The temporary drop in 0DTE activity chimes with previous stress events where rapid selloffs appear to have deterred trading. In 2023, their relative volume also dipped during the regional-banking crisis, and it faded again amid an equity selloff near year end. 

There are signs that retail investors — who drive as much as 40% of 0DTE volumes, according to Cboe Global Markets — pulled back last Monday. At online broker Moomoo Technologies Inc., 0DTE’s share of S&P 500 options trading was about 10 percentage points below the average in the previous month. 

Justin Zacks, vice president of strategy at Moomoo, reckons day traders may have sought protection from the turmoil in options expiring in the month ahead, which will include events like Nvidia Corp. earnings.

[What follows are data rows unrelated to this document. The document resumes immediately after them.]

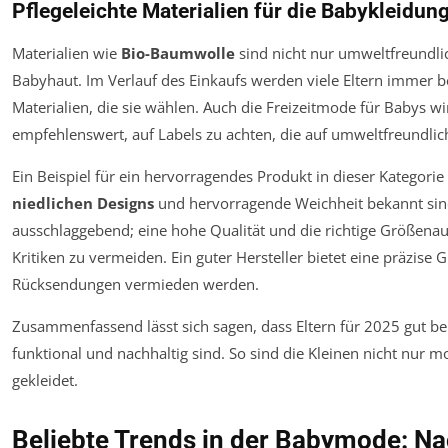
Pflegeleichte Materialien für die Babykleidun
Materialien wie
Bio-Baumwolle
sind nicht nur umweltfreundli
Babyhaut. Im Verlauf des Einkaufs werden viele Eltern immer b
Materialien, die sie wählen. Auch die Freizeitmode für Babys w
empfehlenswert, auf Labels zu achten, die auf umweltfreundlich
Ein Beispiel für ein hervorragendes Produkt in dieser Kategorie
niedlichen Designs
und hervorragende Weichheit bekannt sind
ausschlaggebend; eine hohe Qualität und die richtige Größenau
Kritiken zu vermeiden. Ein guter Hersteller bietet eine präzise
Rücksendungen vermieden werden.
Zusammenfassend lässt sich sagen, dass Eltern für 2025 gut bera
funktional und nachhaltig sind. So sind die Kleinen nicht nur
gekleidet.
Beliebte Trends in der Babymode: Na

“Put buying may have been more spread out among various tenors and not solely focused on hedging market moves specifically on just August 5th,” Zacks said.

Another cohort that may have shied away from zero-day options is high-frequency traders. These players, who measure trades in fractions of a second, have flocked to 0DTE to profit from volatility discrepancies between index and single-stock contracts, according to Brent Kochuba, founder of SpotGamma.

“When the market is fairly stable you can play the predominant relationship: long Nvidia vol and short S&P 500, for example,” he said. “But when everything is crashing you can’t count on the normal relationships prevailing. The arbitrage turns off.”